The 17-year-old nonprofit, which cares for 336 adoptable cats, dogs, rabbits, and guinea pigs, is located on about 60 acres of fields and forests crisscrossed with trails for volunteer dog walkers. A red barn has been converted into offices and training areas. In Main Line’s conference room live two FIV-infected male cats that like to cuddle up and groom one another. An elderly dog nicknamed Sand Crab waddles around the development office.
“When I was younger and pictured what I wanted my animal rescue organization to look like, this was exactly what I pictured,” Horwitz said recently, speaking at a picnic table outside her office while two kitties sitting inside on a cat tree studied her. She said she’s known since she was a child that she wants to dedicate her life to helping animals and to reducing the 4 million or more pets euthanized in the US each year.
One day she dreams of running her own animal advocacy and rescue nonprofit. “From middle school, I have had notebooks of the floor-plan design,” she said.
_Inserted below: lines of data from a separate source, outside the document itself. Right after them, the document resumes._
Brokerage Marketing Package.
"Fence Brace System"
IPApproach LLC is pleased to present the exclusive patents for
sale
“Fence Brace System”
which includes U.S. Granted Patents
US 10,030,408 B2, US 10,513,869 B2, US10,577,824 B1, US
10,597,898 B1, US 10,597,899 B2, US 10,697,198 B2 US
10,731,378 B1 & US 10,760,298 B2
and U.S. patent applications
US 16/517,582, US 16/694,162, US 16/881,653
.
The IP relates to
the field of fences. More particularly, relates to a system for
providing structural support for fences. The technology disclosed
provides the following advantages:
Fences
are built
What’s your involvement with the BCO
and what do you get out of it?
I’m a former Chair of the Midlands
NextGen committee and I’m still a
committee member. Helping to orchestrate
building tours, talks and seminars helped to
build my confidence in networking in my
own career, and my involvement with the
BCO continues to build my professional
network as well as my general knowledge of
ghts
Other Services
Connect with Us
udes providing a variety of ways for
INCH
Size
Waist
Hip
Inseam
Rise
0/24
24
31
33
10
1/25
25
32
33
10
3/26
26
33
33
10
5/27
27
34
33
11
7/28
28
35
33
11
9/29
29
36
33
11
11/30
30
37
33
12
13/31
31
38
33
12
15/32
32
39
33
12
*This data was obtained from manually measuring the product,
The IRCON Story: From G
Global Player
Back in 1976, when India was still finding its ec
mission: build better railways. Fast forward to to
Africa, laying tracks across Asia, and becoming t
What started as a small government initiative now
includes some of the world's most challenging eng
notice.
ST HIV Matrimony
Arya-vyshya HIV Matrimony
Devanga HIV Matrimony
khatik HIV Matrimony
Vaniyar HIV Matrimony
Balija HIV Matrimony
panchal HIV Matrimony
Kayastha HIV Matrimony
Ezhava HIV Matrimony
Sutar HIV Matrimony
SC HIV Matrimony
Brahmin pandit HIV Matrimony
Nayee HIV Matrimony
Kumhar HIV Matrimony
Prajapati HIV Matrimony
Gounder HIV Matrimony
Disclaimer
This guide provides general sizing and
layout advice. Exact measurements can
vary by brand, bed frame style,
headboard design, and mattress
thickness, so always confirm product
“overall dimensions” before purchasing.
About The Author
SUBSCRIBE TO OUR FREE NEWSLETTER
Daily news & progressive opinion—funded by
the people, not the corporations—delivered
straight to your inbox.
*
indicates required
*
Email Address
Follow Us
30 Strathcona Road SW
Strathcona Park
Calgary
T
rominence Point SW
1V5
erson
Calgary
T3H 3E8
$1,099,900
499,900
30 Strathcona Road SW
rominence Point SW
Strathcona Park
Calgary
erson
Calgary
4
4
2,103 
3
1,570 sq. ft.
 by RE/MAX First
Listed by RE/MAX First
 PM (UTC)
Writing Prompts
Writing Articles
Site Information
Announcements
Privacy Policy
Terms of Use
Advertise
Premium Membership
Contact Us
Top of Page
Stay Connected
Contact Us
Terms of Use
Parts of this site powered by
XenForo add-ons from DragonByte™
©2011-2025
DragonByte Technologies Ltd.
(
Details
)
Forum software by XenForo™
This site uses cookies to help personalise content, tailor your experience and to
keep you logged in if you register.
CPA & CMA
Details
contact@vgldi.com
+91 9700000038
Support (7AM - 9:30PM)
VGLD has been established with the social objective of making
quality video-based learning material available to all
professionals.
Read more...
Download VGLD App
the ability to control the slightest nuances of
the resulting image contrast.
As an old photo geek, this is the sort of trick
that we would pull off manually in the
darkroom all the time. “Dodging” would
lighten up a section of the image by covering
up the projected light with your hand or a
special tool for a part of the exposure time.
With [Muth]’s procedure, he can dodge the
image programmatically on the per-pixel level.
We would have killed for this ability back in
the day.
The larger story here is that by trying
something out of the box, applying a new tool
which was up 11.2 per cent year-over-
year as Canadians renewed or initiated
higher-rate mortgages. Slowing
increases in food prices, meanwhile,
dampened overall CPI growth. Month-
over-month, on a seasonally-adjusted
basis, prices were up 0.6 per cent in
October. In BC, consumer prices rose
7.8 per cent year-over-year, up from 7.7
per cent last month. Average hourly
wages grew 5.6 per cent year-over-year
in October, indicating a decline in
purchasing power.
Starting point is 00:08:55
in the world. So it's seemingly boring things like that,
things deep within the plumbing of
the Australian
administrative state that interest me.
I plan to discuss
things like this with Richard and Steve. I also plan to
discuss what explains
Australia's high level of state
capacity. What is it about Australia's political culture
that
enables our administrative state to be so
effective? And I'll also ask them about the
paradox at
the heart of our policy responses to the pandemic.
In grade school she also organized fundraisers for cat-rescue groups and other small organizations in Philadelphia, where she grew up. In fact, her empathy for animals may have begun even earlier. “I think it came [partly] from when my mom was pregnant with me, and Chloe our cat would lie on her stomach and comfort her,” she said.
This summer, Horwitz received a grant from Bowdoin Career Planning’s funded internship program to support her while she works at Main Line. These donated grants enable undergraduates to pursue unpaid internships and projects around the country and the world.
When Horwitz approached Meg Springer, who works in Bowdoin’s Career Planning office, last year to speak about her desire to learn more about animal rescue, Springer directed her to the summer grant program. “I came into Bowdoin really wanting to solidify my knowledge and the skills I’ll need [to found my own organization],” Horwitz said. At Bowdoin’s annual Nonprofit Symposium last January, also organized by Springer, Horwitz learned other tips for starting a nonprofit, such as the importance of gathering a dedicated board of directors.
Although she is just a rising sophomore, Horwitz has already accumulated quite a bit of experience in the field of animal rescue and advocacy. Before Main Line, she interned at Philadelphia’s largest animal care and control provider (ACCT Philly), which couldn’t afford to care for unadopted pets indefinitely. “Working at a kill shelter takes a toll on people,” Horwitz noted. “They work so hard, they push themselves to the absolute limit, and, at the end of the day, you may still have animals euthanized.” She has also interned at a cat shelter and with the Philadelphia Zoo.
For Main Line, Horwitz is helping to organize a big “drive-in movie night” fundraiser and donor-recruitment event this summer. She is also helping with its six-week summer “humane education” program for high-risk city kids, who interact with Main Line’s animals and learn how to care for them. Horwitz pointed out that animals have been shown to have a beneficial effect on mental health.
“It’s so important to instill a love of animals at a young age,” Horwitz said, adding, “I want to devote my life to helping animals…and having an animal rescue organization is only part of this. Every rescue should incorporate advocacy, because your animals come to you when people aren’t educated about proper animal treatment.”